課題
下にあるバーリントンアーケードと「エッジウェア卿の死」を扱った抜粋文を、その最後の文の続きから書き進めてください。

抜粋文
::::::

2016年5月20日金曜日

ロンドン バーリントンアーケード(Burlington Arcade)

ピカデリー通り側のバーリントンアーケードの出入口

アガサ・クリスティー作「エッジウェア卿の死(Lord Edgware Dies)」(1933年)は、エルキュール・ポワロとアルゼンチンから一時帰国したヘイスティングス大尉が、米国からロンドン/パリ公演ツアーに来ている女芸人カーロッタ・アダムズ(Carlotta Adams)の舞台を観たところから、その物語が始まる。背景や衣装等を必要としない彼女の「人物模写演技」は完璧で、一瞬で顔つきや声音等を変えて、その人自身になりきるのであった。男爵であるエッジウェア卿(Lord Edgware)と結婚している米国出身の舞台女優ジェーン・ウィルキンソン(Jane Wilkinson)の物真似に関しても見事の一言で、ポワロは深く感銘を受ける。

バーリントンアーケード内に太陽光が降り注ぐ

その夜、ポワロの元をジェーン・ウィルキンソン本人が訪れる。彼女から「離婚話に応じない夫を説得してもらいたい。」という依頼を受けたポワロがエッジウェア卿を訪問したところ、彼は「6ヶ月も前に、離婚に同意する旨を彼女宛に手紙で既に伝えた。」と答えるのであった。話のくい違いに納得がいかないポワロであったが、そのまま帰宅せざるを得なかった。

夕方のバーリントンアーケード内

その後、エッジウェア卿が自宅において何者かに鋭利な刃物で刺され、他殺体となって発見される。事件当夜、犯行現場の屋敷で姿を目撃されたジェーン・ウィルキンソンが有力な容疑者となるが、その犯行時刻、彼女は離れた場所で行われていた晩餐会に出席しており、犯行現場に行く時間がないという鉄壁のアリバイがあった。非常に難解な謎に、ポワロの灰色の脳細胞が挑む。

バーリントンガーデンズ側のバーリントンアーケードの出入口

英国のTV会社 ITV1 で放映されたポワロシリーズ「Agatha Christie's Poirot」の「エッジウェア卿の死」(2000年)の回において、ポワロの秘書を務めるミス・フェリシティー・レモン(Miss Felicity Lemon)が、ポワロの指示にに基づき、物語の途中で死亡し、エッジウェア卿を殺害した犯人と目されているカーロッタ・アダムズが所持していた宝石の出所を調べるため、ロンドン市内の宝石店を訪れる場面が、バーリントンアーケード(Burlington Arcade)で撮影されている。アガサ・クリスティーの原作では、ミス・レモンは登場しないが、TV版では、登場人物として迎えられている。

::::::

与えられた記録
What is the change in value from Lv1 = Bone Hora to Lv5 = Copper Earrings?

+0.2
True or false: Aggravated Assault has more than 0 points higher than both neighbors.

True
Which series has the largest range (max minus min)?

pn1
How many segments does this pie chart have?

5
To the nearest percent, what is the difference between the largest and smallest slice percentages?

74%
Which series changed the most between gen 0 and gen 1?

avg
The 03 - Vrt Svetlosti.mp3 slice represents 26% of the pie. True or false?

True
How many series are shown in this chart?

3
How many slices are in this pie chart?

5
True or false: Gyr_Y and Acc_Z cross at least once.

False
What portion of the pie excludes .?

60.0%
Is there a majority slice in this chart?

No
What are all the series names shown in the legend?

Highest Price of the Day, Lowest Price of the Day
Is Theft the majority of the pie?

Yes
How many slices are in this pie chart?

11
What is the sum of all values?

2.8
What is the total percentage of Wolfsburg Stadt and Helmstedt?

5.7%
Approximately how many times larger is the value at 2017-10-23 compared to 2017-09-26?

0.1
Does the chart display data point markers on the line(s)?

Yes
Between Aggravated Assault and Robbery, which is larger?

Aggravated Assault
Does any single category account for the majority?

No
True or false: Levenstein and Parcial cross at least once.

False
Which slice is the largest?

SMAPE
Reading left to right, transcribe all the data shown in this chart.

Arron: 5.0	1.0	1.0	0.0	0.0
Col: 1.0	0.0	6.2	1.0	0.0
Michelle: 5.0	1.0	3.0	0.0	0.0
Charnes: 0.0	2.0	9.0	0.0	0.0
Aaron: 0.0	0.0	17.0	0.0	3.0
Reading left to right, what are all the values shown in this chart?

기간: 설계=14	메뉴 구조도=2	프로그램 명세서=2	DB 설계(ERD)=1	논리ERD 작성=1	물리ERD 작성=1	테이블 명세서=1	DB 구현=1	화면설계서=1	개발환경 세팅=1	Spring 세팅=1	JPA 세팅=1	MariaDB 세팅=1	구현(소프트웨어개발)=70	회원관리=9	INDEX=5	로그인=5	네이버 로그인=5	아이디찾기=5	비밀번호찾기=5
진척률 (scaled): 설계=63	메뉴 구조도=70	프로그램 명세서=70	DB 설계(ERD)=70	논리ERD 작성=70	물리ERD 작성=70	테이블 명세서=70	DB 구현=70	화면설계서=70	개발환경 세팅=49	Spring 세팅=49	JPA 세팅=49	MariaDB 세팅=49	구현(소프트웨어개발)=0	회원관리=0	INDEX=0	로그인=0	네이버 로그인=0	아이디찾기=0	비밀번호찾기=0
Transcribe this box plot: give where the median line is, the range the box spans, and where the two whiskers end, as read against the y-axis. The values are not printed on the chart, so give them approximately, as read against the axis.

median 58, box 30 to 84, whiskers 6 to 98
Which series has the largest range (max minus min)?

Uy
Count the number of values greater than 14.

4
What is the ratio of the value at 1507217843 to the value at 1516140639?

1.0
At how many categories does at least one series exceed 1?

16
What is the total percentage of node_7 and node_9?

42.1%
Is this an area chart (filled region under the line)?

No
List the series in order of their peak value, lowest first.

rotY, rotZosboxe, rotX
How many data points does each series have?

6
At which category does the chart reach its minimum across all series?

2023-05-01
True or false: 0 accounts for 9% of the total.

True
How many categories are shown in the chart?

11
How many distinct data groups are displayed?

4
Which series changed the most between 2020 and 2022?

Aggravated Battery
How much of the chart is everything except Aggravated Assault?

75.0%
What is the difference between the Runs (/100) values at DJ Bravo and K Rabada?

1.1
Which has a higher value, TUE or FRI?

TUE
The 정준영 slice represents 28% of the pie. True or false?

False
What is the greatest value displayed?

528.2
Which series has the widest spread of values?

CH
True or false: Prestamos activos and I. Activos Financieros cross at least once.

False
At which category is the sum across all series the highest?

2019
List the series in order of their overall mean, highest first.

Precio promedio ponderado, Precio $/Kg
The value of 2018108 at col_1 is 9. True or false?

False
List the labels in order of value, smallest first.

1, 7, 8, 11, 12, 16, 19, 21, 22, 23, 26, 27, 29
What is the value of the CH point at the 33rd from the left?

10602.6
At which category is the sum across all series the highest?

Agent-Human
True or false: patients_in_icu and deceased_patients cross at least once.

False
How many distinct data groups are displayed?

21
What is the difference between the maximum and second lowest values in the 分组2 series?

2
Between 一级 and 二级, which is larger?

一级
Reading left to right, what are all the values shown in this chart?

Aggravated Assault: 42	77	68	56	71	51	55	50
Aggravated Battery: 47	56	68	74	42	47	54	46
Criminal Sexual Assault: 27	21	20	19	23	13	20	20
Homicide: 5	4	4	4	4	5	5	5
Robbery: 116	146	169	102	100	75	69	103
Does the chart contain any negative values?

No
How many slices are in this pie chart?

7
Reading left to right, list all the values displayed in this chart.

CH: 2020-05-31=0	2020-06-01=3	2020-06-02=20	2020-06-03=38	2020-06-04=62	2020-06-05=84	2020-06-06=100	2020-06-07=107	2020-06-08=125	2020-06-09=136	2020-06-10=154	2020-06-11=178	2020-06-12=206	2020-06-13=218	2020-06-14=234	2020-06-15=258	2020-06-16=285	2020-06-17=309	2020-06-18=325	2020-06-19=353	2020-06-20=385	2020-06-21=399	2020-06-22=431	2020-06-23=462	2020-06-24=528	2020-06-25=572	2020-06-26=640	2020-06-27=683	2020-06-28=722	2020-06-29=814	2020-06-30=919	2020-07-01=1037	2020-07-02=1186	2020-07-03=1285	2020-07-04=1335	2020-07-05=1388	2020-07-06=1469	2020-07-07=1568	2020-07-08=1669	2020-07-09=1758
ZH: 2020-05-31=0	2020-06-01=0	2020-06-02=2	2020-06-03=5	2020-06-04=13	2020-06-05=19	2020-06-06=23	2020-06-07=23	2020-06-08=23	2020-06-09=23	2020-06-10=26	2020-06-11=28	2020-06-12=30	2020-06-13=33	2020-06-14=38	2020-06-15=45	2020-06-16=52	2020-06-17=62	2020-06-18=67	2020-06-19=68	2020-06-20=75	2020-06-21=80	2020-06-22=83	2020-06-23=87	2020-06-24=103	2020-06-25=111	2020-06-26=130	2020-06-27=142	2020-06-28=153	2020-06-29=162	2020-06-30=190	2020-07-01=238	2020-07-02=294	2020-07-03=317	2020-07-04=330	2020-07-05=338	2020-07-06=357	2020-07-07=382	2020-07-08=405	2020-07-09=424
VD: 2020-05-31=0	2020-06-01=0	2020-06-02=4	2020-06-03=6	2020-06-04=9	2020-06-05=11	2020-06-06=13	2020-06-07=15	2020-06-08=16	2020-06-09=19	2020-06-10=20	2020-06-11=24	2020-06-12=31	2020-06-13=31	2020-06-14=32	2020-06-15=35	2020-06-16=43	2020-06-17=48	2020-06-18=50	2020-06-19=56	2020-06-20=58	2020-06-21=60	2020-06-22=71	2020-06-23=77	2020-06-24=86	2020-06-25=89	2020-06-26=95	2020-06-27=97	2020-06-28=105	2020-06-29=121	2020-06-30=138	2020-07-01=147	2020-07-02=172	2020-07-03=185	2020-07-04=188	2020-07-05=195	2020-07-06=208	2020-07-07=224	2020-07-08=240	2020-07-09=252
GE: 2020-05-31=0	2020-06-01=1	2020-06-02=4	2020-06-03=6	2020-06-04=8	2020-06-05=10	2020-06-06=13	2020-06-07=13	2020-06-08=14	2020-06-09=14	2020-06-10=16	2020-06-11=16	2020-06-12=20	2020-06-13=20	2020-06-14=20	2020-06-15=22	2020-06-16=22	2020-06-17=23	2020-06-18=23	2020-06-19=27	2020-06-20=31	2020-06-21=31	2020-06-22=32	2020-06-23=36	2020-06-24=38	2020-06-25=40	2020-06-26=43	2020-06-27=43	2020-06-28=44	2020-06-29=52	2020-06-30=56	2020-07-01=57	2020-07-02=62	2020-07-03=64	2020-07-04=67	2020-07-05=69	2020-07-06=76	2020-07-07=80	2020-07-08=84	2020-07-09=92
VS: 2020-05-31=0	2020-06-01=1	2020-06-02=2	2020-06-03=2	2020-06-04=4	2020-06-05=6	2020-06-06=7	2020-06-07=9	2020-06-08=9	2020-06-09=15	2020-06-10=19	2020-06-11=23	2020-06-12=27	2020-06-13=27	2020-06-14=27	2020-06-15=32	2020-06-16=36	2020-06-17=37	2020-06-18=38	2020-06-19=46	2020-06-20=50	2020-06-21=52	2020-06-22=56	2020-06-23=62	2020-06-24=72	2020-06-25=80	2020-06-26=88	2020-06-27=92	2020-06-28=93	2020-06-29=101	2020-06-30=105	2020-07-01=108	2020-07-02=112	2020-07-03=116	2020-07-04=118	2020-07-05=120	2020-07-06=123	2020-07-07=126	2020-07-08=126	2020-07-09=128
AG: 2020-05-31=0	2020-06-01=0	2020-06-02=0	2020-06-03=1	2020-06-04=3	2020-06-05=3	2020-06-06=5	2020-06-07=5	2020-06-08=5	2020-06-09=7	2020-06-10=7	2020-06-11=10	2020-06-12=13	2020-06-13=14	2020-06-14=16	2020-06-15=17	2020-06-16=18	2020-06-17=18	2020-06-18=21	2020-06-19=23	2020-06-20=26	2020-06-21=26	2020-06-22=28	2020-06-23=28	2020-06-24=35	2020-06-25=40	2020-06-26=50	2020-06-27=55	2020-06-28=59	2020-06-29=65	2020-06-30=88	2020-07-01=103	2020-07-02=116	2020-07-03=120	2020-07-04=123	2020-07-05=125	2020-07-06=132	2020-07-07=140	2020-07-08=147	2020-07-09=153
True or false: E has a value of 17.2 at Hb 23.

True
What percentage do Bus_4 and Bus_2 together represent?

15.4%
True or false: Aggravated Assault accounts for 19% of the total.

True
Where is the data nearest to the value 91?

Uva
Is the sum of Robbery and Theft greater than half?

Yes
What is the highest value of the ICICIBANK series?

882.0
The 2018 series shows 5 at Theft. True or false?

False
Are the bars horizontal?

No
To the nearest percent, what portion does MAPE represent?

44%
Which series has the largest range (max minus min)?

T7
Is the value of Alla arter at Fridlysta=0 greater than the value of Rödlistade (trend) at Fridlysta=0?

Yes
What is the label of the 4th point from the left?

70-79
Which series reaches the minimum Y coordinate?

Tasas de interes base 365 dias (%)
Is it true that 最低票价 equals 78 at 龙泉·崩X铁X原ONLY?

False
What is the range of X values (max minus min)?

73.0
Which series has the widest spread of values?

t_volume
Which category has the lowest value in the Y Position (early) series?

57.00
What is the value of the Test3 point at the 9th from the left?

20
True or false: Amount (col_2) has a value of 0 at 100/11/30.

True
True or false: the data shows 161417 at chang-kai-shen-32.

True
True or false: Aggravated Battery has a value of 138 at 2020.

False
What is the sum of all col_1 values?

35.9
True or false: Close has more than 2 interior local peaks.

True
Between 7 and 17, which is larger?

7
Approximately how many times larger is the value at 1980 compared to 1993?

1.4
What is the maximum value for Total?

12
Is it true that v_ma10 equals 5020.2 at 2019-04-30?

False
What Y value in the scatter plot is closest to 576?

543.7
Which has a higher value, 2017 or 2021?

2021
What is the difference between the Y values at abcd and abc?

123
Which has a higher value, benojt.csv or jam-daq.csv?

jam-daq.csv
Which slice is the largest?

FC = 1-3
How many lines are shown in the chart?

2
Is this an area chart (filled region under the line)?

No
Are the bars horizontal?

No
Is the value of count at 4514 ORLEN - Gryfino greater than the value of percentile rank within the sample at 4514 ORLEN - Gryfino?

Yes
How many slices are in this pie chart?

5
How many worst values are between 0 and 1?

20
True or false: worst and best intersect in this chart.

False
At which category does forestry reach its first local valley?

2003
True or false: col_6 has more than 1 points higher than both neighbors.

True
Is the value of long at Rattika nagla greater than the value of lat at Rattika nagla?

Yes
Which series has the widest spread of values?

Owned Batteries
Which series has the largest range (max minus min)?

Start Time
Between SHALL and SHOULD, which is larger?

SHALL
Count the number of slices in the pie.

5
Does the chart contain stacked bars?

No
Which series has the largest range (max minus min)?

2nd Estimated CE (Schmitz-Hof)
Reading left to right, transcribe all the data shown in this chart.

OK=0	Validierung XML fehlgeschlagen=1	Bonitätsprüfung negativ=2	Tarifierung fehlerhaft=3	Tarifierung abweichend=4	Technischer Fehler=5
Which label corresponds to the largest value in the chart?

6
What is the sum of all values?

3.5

::::::

解答
イースターシーズンには、
著名人がペイントしたイースターエッグが
バーリントンアーケードを含むロンドン市内に
展示される

バーリントンアーケードは、ロンドンの中心部シティー・オブ・ウェストミンスター区(City of Westminster)の高級地区メイフェア(Mayfair)内にあるショッピングアーケードで、南側はピカデリーサーカス(Piccadilly Circus)から地下鉄グリーンパーク駅(Green Park Tube Station)の前を通って、ハイドパークコーナー(Hyde Park Corner)へと西に延びるピカデリー通り(Piccadilly)に、そして、北側はバーリントンガーデンズ(Burlington Gardens)に挟まれている。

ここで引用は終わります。